Task prompt
In your copy, leave out the pictures and repeat the entries below exactly.

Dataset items
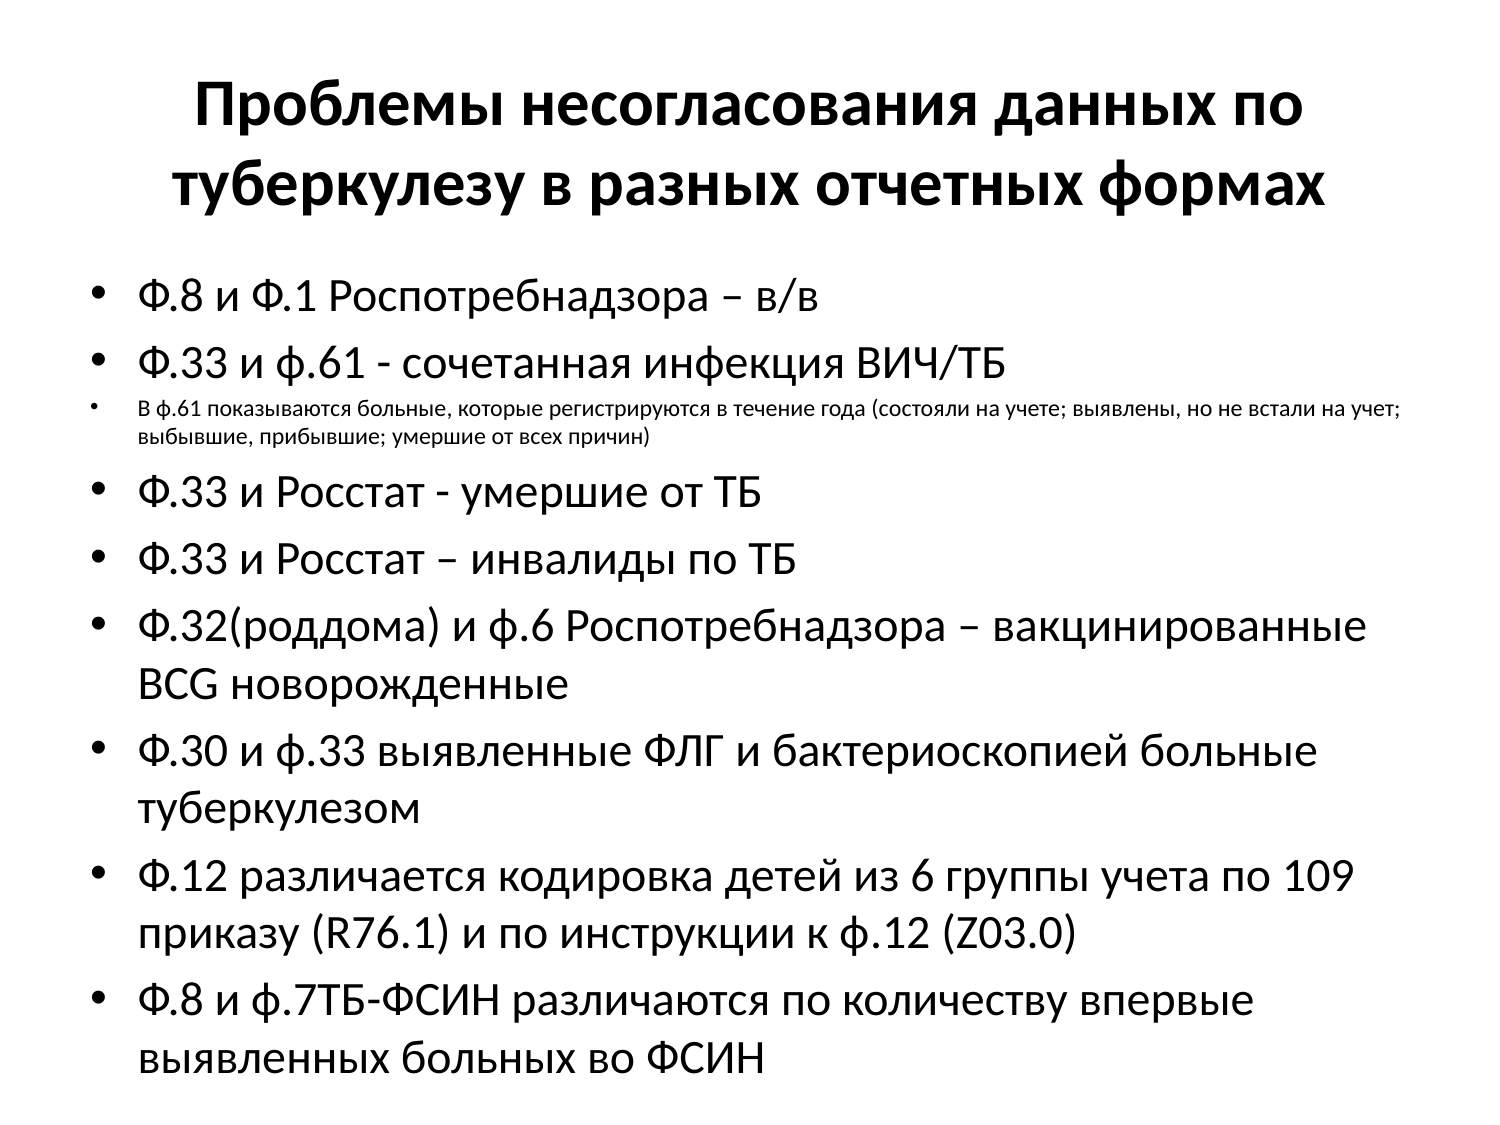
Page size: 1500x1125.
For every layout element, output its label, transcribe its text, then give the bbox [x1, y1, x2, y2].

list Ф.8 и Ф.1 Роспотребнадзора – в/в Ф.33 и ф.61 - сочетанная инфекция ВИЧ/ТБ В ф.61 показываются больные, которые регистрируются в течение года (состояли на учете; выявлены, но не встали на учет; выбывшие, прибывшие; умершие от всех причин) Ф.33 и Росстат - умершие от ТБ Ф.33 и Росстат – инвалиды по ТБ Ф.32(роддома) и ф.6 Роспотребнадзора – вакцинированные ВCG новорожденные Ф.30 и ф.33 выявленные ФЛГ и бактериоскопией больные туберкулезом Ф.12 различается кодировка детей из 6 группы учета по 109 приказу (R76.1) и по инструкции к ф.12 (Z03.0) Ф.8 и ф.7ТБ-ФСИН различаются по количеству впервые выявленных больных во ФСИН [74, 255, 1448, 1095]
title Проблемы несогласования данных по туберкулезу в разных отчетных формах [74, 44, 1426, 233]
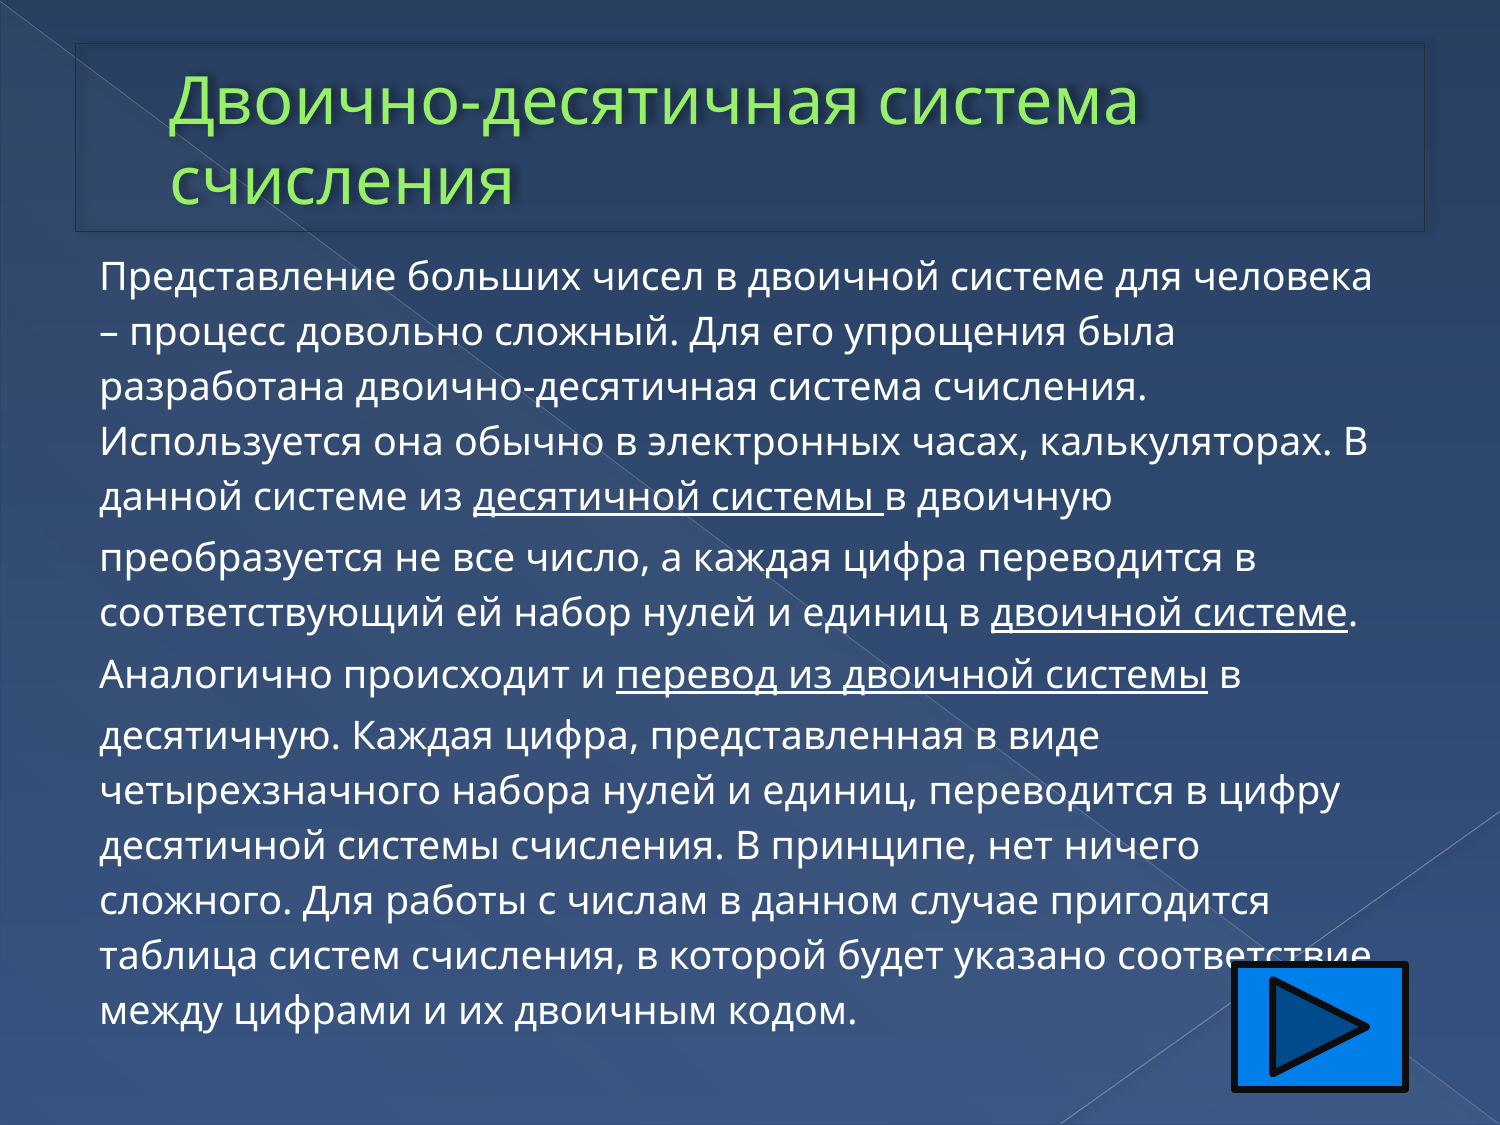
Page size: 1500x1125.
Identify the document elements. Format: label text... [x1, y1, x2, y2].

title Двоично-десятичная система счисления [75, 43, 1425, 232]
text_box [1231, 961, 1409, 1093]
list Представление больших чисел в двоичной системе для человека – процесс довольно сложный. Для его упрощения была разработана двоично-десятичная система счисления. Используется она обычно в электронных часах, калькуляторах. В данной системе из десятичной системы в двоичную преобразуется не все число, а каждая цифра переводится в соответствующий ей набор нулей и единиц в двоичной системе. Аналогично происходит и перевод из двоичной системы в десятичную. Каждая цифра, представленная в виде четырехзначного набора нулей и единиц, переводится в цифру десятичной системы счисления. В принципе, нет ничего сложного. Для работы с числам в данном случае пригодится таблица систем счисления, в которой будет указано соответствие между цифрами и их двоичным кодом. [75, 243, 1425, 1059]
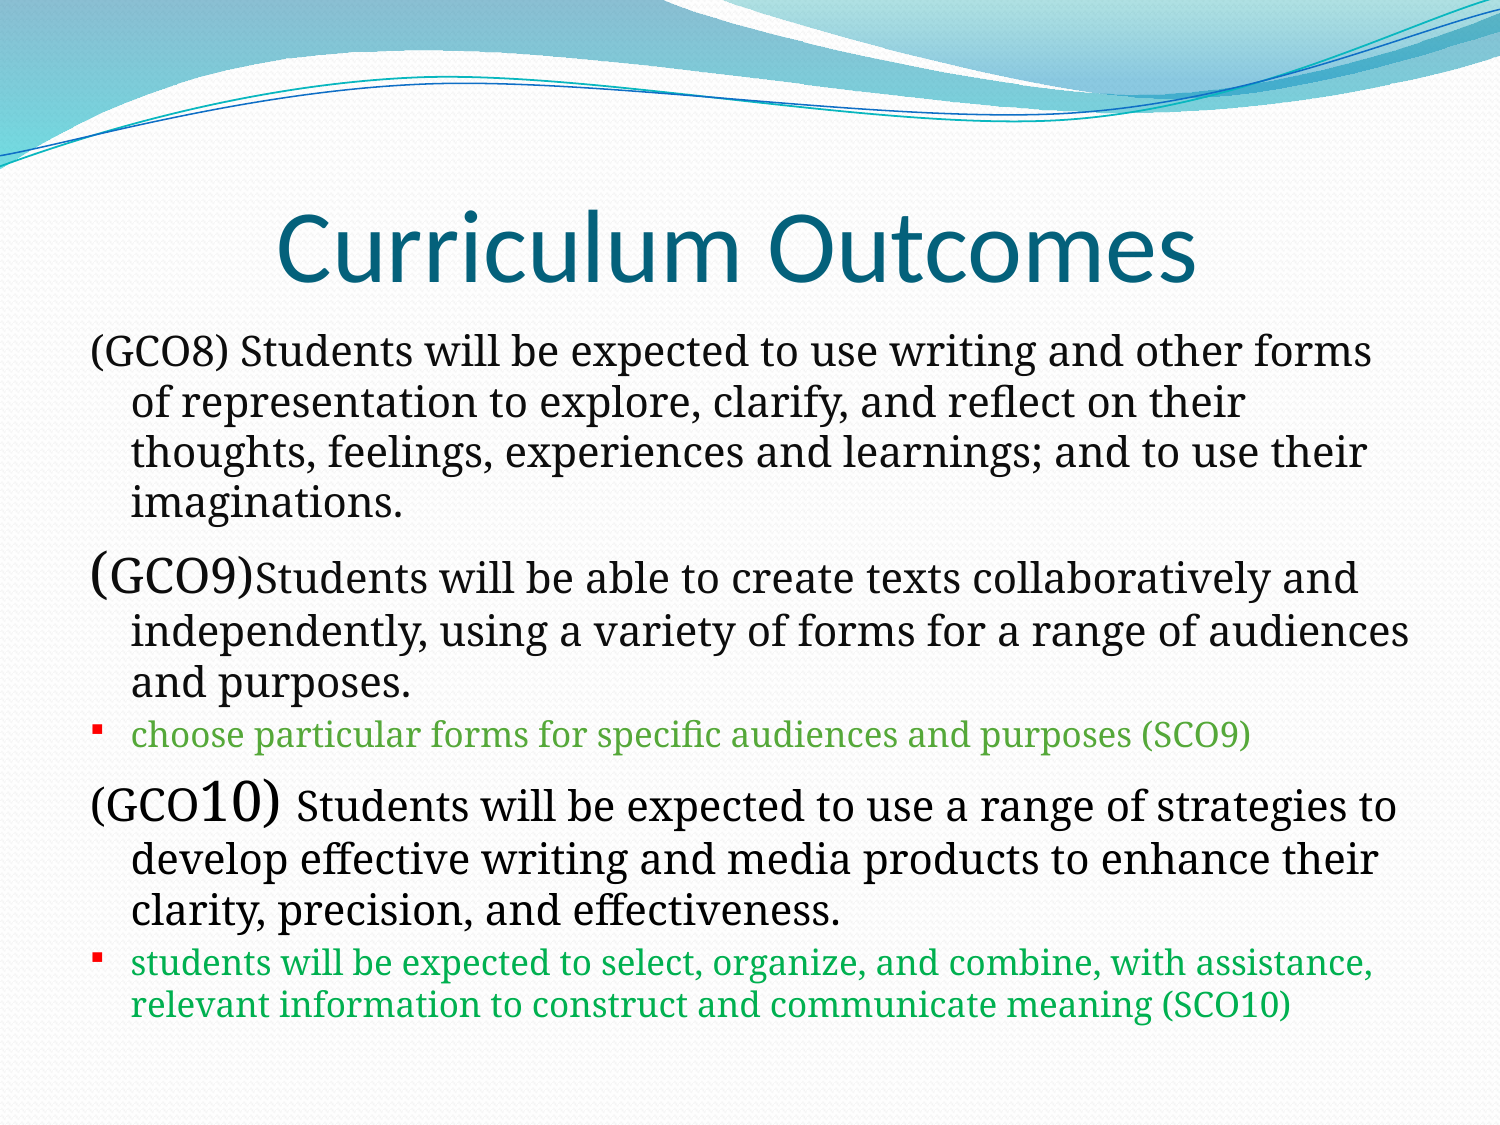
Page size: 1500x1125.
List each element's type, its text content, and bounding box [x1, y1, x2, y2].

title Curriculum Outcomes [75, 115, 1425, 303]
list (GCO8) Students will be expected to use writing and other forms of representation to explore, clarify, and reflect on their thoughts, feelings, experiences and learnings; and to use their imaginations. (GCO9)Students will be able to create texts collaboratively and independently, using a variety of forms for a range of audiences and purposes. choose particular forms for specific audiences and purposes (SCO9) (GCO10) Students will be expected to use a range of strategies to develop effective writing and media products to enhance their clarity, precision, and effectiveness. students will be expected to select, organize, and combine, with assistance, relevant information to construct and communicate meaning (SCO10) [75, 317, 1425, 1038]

Exercise solution
Page size: 1500x1125.
For every layout element, output its label, transcribe its text, then give the bbox [x1, y1, x2, y2].

list Ф.8 и Ф.1 Роспотребнадзора – в/в Ф.33 и ф.61 - сочетанная инфекция ВИЧ/ТБ В ф.61 показываются больные, которые регистрируются в течение года (состояли на учете; выявлены, но не встали на учет; выбывшие, прибывшие; умершие от всех причин) Ф.33 и Росстат - умершие от ТБ Ф.33 и Росстат – инвалиды по ТБ Ф.32(роддома) и ф.6 Роспотребнадзора – вакцинированные ВCG новорожденные Ф.30 и ф.33 выявленные ФЛГ и бактериоскопией больные туберкулезом Ф.12 различается кодировка детей из 6 группы учета по 109 приказу (R76.1) и по инструкции к ф.12 (Z03.0) Ф.8 и ф.7ТБ-ФСИН различаются по количеству впервые выявленных больных во ФСИН [74, 255, 1448, 1095]
title Проблемы несогласования данных по туберкулезу в разных отчетных формах [74, 44, 1426, 233]
Page size: 1500x1125.
Identify the document elements. Format: label text... [x1, y1, x2, y2].

title Двоично-десятичная система счисления [75, 43, 1425, 232]
text_box [1231, 961, 1409, 1093]
list Представление больших чисел в двоичной системе для человека – процесс довольно сложный. Для его упрощения была разработана двоично-десятичная система счисления. Используется она обычно в электронных часах, калькуляторах. В данной системе из десятичной системы в двоичную преобразуется не все число, а каждая цифра переводится в соответствующий ей набор нулей и единиц в двоичной системе. Аналогично происходит и перевод из двоичной системы в десятичную. Каждая цифра, представленная в виде четырехзначного набора нулей и единиц, переводится в цифру десятичной системы счисления. В принципе, нет ничего сложного. Для работы с числам в данном случае пригодится таблица систем счисления, в которой будет указано соответствие между цифрами и их двоичным кодом. [75, 243, 1425, 1059]
Page size: 1500x1125.
List each element's type, its text content, and bounding box [x1, y1, x2, y2].

title Curriculum Outcomes [75, 115, 1425, 303]
list (GCO8) Students will be expected to use writing and other forms of representation to explore, clarify, and reflect on their thoughts, feelings, experiences and learnings; and to use their imaginations. (GCO9)Students will be able to create texts collaboratively and independently, using a variety of forms for a range of audiences and purposes. choose particular forms for specific audiences and purposes (SCO9) (GCO10) Students will be expected to use a range of strategies to develop effective writing and media products to enhance their clarity, precision, and effectiveness. students will be expected to select, organize, and combine, with assistance, relevant information to construct and communicate meaning (SCO10) [75, 317, 1425, 1038]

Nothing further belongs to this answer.